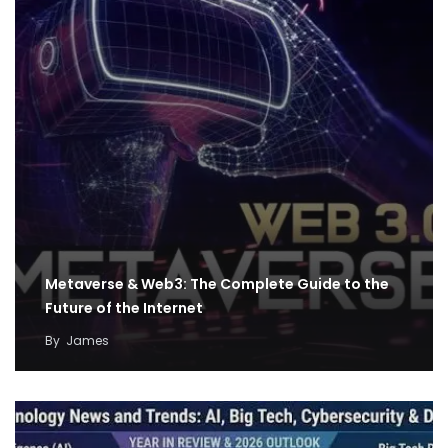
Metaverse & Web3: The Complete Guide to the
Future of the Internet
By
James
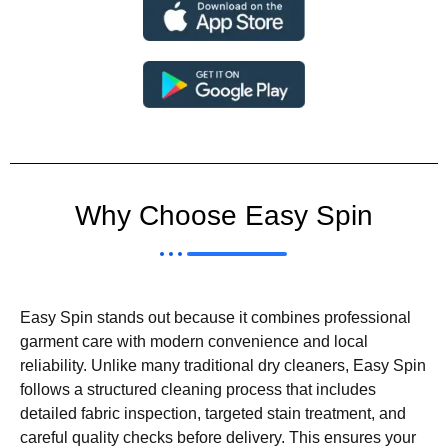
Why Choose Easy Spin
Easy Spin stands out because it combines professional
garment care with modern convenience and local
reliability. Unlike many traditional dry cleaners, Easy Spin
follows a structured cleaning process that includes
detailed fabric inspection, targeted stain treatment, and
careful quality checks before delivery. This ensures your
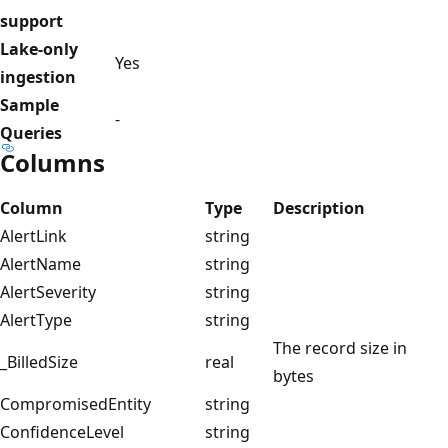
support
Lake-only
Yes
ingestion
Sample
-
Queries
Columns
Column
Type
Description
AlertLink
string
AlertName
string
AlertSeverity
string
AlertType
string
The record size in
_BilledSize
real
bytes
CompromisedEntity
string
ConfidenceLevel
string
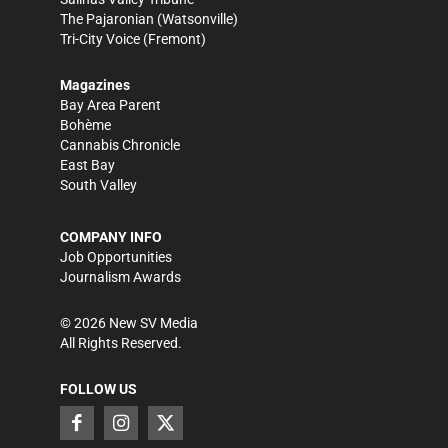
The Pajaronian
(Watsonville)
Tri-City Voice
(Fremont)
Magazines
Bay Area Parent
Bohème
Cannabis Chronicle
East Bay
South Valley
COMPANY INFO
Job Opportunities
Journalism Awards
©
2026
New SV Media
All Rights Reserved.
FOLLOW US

+ + +

*TASK ITEM*
Put the text lines from all four items above into a JSON list of strings, one string per line, with blank lines omitted. Leave the pictures out of the answer.

*WRITTEN SOLUTION*
[
  "Metaverse & Web3: The Complete Guide to the",
  "Future of the Internet",
  "By",
  "James",
  "Why Choose Easy Spin",
  "Easy Spin stands out because it combines professional",
  "garment care with modern convenience and local",
  "reliability. Unlike many traditional dry cleaners, Easy Spin",
  "follows a structured cleaning process that includes",
  "detailed fabric inspection, targeted stain treatment, and",
  "careful quality checks before delivery. This ensures your",
  "support",
  "Lake-only",
  "Yes",
  "ingestion",
  "Sample",
  "-",
  "Queries",
  "Columns",
  "Column",
  "Type",
  "Description",
  "AlertLink",
  "string",
  "AlertName",
  "string",
  "AlertSeverity",
  "string",
  "AlertType",
  "string",
  "The record size in",
  "_BilledSize",
  "real",
  "bytes",
  "CompromisedEntity",
  "string",
  "ConfidenceLevel",
  "string",
  "The Pajaronian",
  "(Watsonville)",
  "Tri-City Voice",
  "(Fremont)",
  "Magazines",
  "Bay Area Parent",
  "Bohème",
  "Cannabis Chronicle",
  "East Bay",
  "South Valley",
  "COMPANY INFO",
  "Job Opportunities",
  "Journalism Awards",
  "©",
  "2026",
  "New SV Media",
  "All Rights Reserved.",
  "FOLLOW US"
]